In summary, this study highlights the importance of investigating copy-neutral LOH to identify loci critical for tumor development. Furthermore, our data support the use of cross-species strategies to identify candidate genes. We identified HDAC9 as a candidate gene for human cSCC using a combination of linkage mapping in the mouse with targeted PAI mapping in human tumors. Although there is strong evidence for PAI for SKTS5 and HDAC9, additional functional, genetic, and population-based studies are necessary to follow up on these findings.
We would like to thank the OSU CCC Nucleic Acids Research Shared Resource for genotyping assistance, the OSU CCC Tissue Procurement Shared Resource for ascertainment of tumor samples, and the Human Genetics Sample Bank for sample preparation. Dr. David Lambert and Ms. Ilene Lattimer were instrumental in identification of patients for study. OSU Control specimens were provided by the OSU Human Genetics Sample Bank. We thank Charles Toland for development of a Java script used for Sequenom data analysis.
This work was supported by the American Cancer Society [grant number RSG-07-083 MGO to A.E.T.], the National Institutes of Arthritis and Musculoskeletal and Skin [to B.C.B.], the National Cancer Institute [grant number CA134461 to A.E.T], the Ohio State University Comprehensive Cancer Center; and an Up on the Roof Fellowship and an Alumni Grant for Graduate Research and Scholarship [to J.F].

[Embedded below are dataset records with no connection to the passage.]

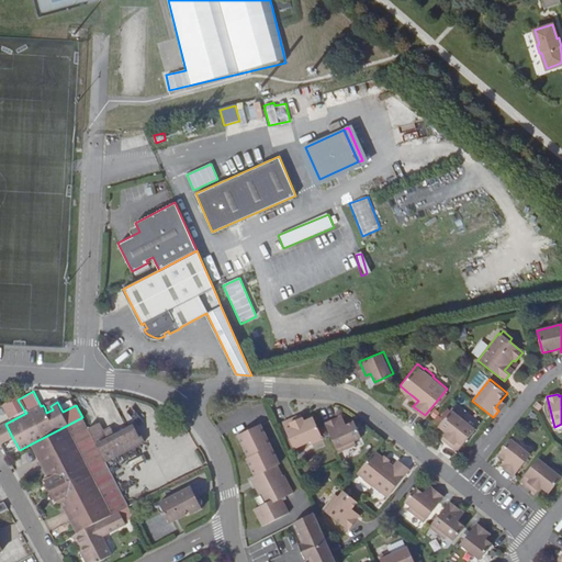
[(18,400),(1,405),(9,418),(24,411),(18,400)]
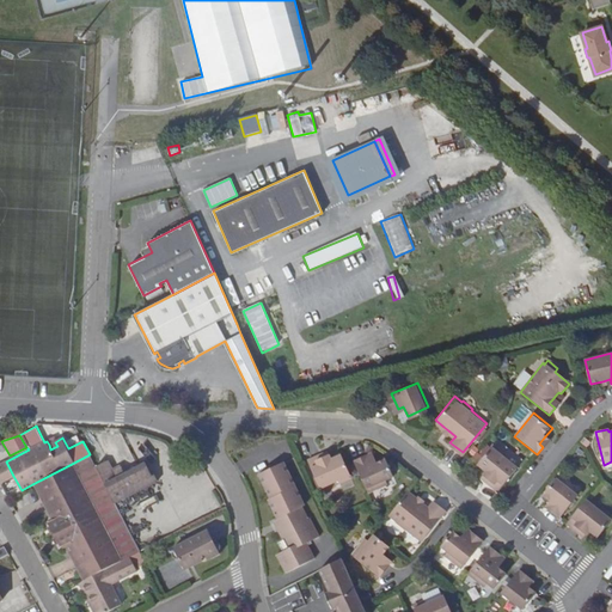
[(580,441),(586,447),(591,441),(583,436),(580,441)]
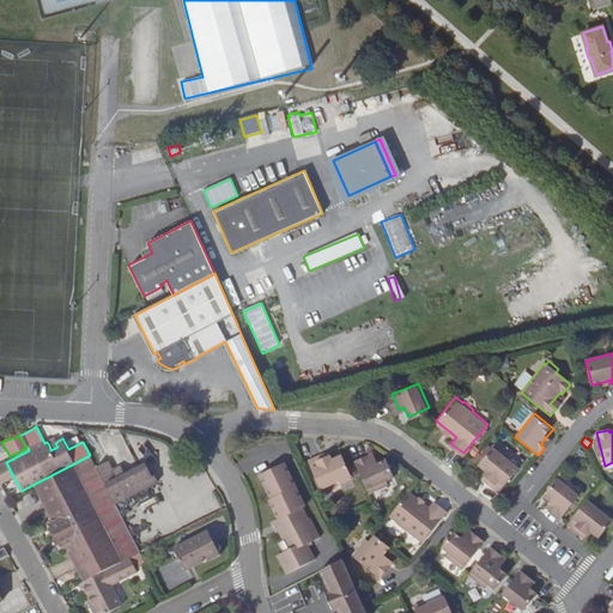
[(485,481),(483,484),(495,495),(515,471),(490,449),(474,467),(484,474),(480,478),(485,481)]
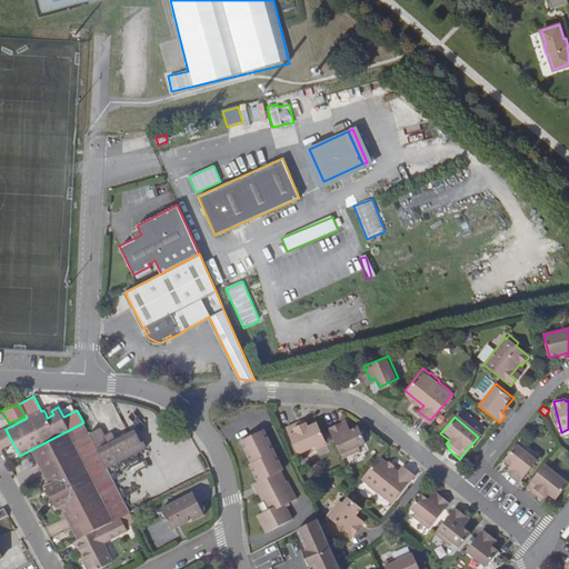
[(300,423),(299,420),(285,426),(296,452),(313,445),(315,447),(326,442),(316,421),(307,425),(305,421),(300,423)]
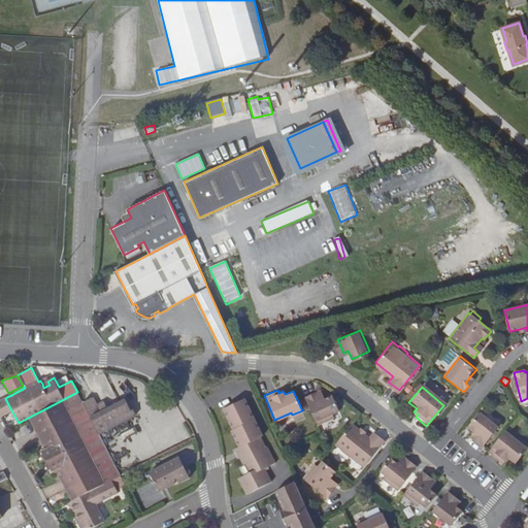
[(317,391),(304,396),(316,424),(333,416),(332,413),(338,409),(331,394),(324,397),(323,396),(320,397),(317,391)]
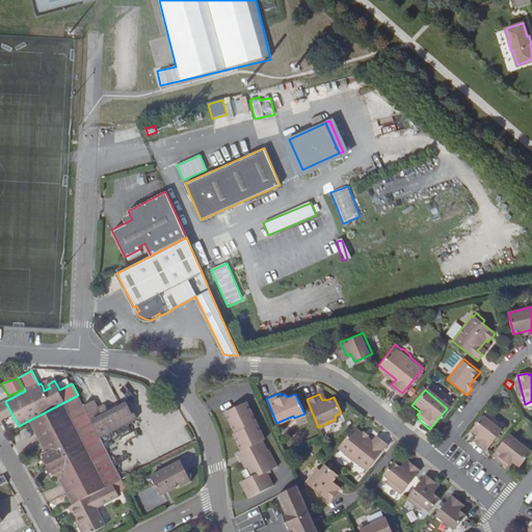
[(100,436),(138,417),(135,411),(133,411),(127,400),(109,409),(102,414),(98,406),(94,399),(83,405),(100,436)]
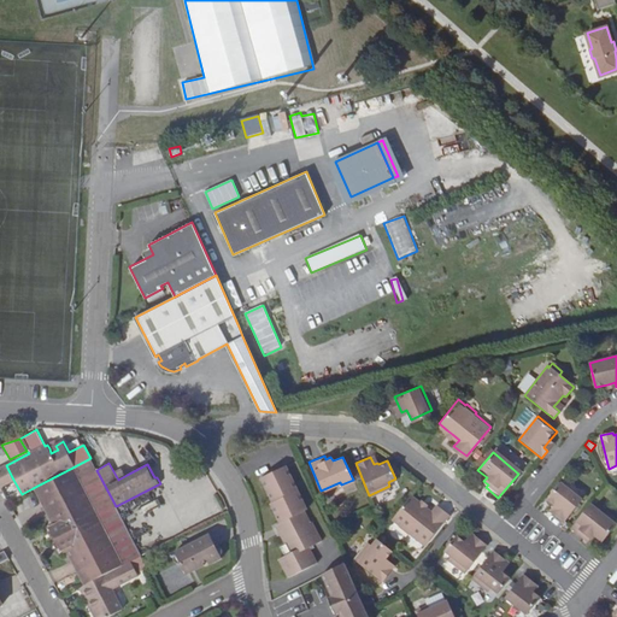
[(304,510),(307,507),(285,463),(259,476),(271,500),(269,501),(280,522),(304,510)]
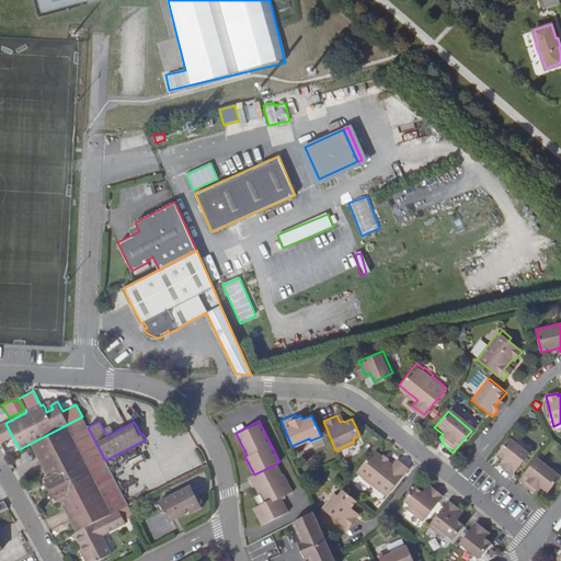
[(6,423),(0,425),(0,442),(12,436),(6,423)]
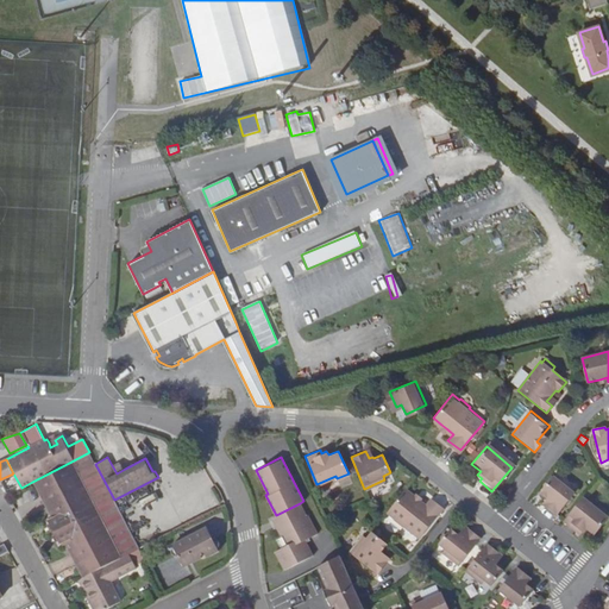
[(117,473),(125,469),(120,460),(112,465),(117,473)]
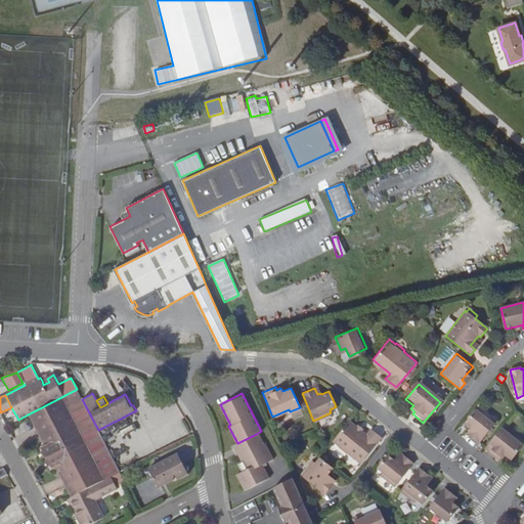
[(81,439),(59,398),(28,415),(44,446),(40,448),(45,457),(81,439)]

Brief Description: Human chromosome 7p21 shows evidence of preferential allelic imbalance (PAI) and copy neutral loss of heterozygosity in cutaneous squamous cell carcinomas (cSCCs). 7p21 is orthologous to a mouse skin cancer susceptibility locus, Skts5. Candidate genes at Skts5 identified from the mouse were assessed for evidence of PAI in human cSCCs. Multiple variants in HDAC9 were identified that show evidence of allele-specific gains in cSCC. These data suggest that HDAC9 may be important in cSCC development.
Conflict of Interest
K. Ridd is an editor at Nature Publishing Group.